И в этот миг она, как всегда, помнила, что самый простой ответ: переменился ты сам, но тут она ощутила странное внутреннее сопротивление попытке осознать возможность такого ответа; и очень может быть, что важные, определяющие взаимосвязи познает лишь особенным образом перевернутый разум; и в то время, как она то не могла понять легкость, с которой она ощутила чужеродность прошлого, которое раньше было таким близком, как ее собственное тело, - то ей непостижимым казалось то обстоятельство, что вообще когда-то все могло быть и по-другому, - в то же самое время она пыталась сообразить, как это бывает, когда порой что-то издали представляется тебе чужим, а потом ты приближаешься и вдруг в каком-то определенном месте вступаешь в круг собственной жизни, но то место, в котором ты находился до сих пор, выглядит теперь таким удивительно пустым; или достаточно просто представить себе, что вчера я делал то-то и то-то - и одна какая-то секунда всегда - как пропасть, на краю которой остается больной, незнакомый, стирающийся из нашей памяти человек, просто мы об этом не задумываемся, - и вдруг во внезапном молниеносном просветлении открылась ей вся ее жизнь, вся во власти этого непонятного, непрерывного предательства, из-за которого человек, оставаясь для других все тем же, каждое мгновение отрывается от самого себя, сам не зная, почему, предчувствуя в этом, однако, последнюю, нескончаемую, неподвластную сознанию нежность, которая глубже, чем все, что человек делает, связывает его с самим собой.

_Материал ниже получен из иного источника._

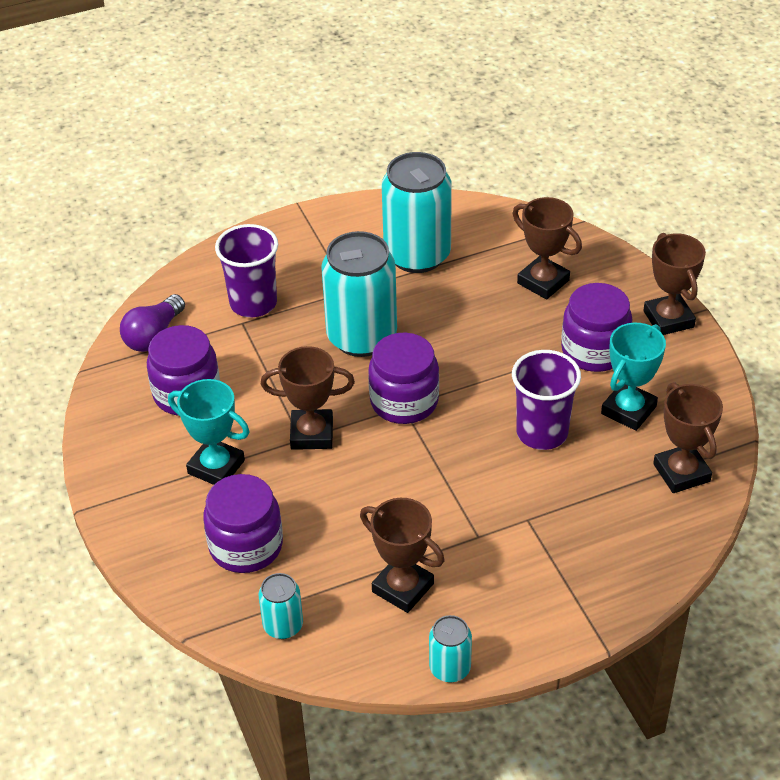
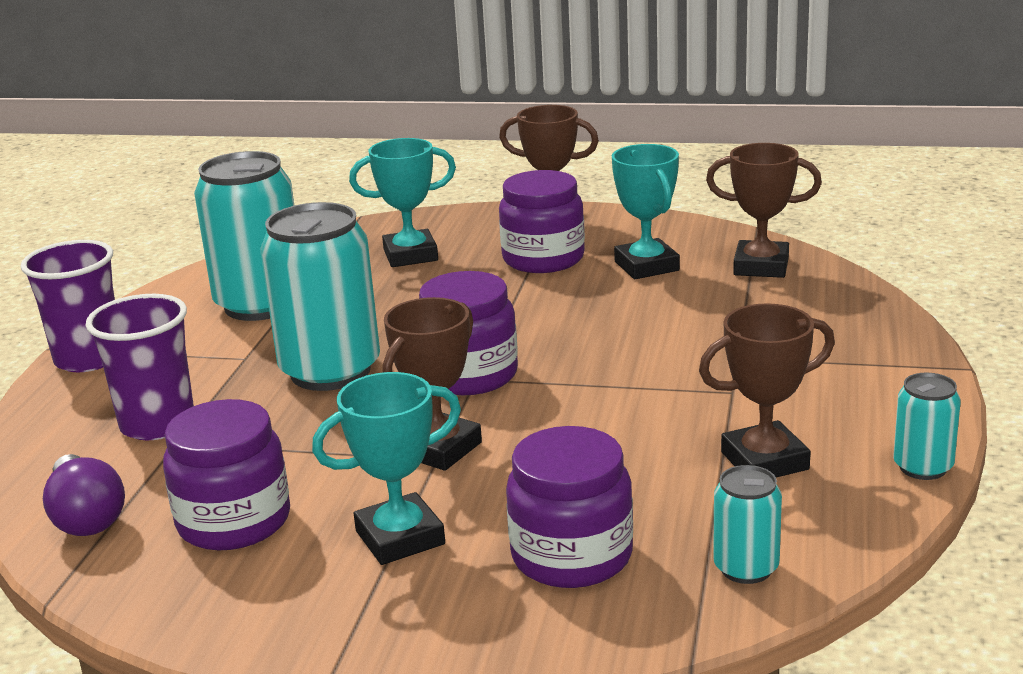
camera: 55 degrees left, 20 degrees down
purple cup [512,350,581,450] -> purple cup moved to [21,240,115,372]
brown trophy [513,197,582,300] -> turquoise trophy [349,138,456,267]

И как только это чувство в его обнажившейся глубине ясно просияло в ней, у нее появилось такое ощущение, будто та надежность, которая снаружи поддерживала ее жизнь, окружая ее со всех сторон, казалось, внезапно перестала ее поддерживать, и жизнь расслоилась на сотню возможностей, раздвинула кулисы, за которыми все эти жизни были нагромождены; и в белом, пустом, беспокойном пространстве между ними возникли учителя, как смутные, неясные тела, которые опускались, что-то ища, смотрели на нее и тяжело вставали каждый на свое место. Для нее было каким-то особым грустным удовольствием, сидя перед ними здесь с неприступной улыбкой посторонней дамы, замкнувшись в своей внешности, оставаться при самой себе лишь чем-то случайным и быть отделенной от них одной только переменчивой оболочкой случайности и факта. И пока ничего не значащие слова живо слетали с ее губ и с безжизненной быстротой бесконечной нити убегали прочь, ее постепенно начинала беспокоить мысль о том, что если бы вокруг нее сомкнулся мглистый круг одного из этих людей - то, что она тогда делала бы, тоже относилось бы к действительности, только эта действительность была бы чем-то незначительным, тем, что порой проскакивает в отверстие мгновения, проткнутое равнодушной рукой, под которым, недосягаемый для самого себя, человек уплывает прочь, несомый потоком того, что никогда не обратится в действительность, и творимый им одинокий звук, наполненный отстраненной от мира нежностью, не слышит никто. Ее уверенность, эта наполненная страхом любви прикрепленность к тому, Единственному, показалась ей в этот момент чем-то насильственным, несущественным и даже поверхностным по сравнению с почти неподвластным рассудку чувством невесомой принадлежности друг другу, возникшем благодаря этому ее одиночеству в последней, лишенной событий сокровенности.
Возбуждение ее было так велико, что она внезапно вспомнила о министерском советнике. Она понимала, что он желал ее, что с ним и вправду в действительность обратится то, что здесь было пока еще только игрой возможностей.
На миг что-то заставило ее содрогнуться, это было какое-то предупреждение; слово "содомия" пришло ей на ум; неужели я собираюсь заниматься содомией?! Но за этим скрывалось искушение ее любви: ты должна на самом деле почувствовать: я, я - под этим животным. Нечто непредставимое. Чтобы ты, находясь там, больше никогда не смог верить в меня сурово и просто. Чтобы я стала для тебя неуловимой и ускользающей, как луч света, но вовсе не для того, чтобы ты меня отпустил. Только луч света - ты же знаешь, я ведь только нечто, что находится внутри тебя, и этот луч мог возникнуть только благодаря тебе, только пока ты крепко держишь меня, а помимо него, любимый, еще что-то соединяет нас так странно...
И ее охватила тихая переменчивая печаль искателя приключений, тоска по действиям, которые совершаются не ради кого-то, а просто ради самого процесса действия.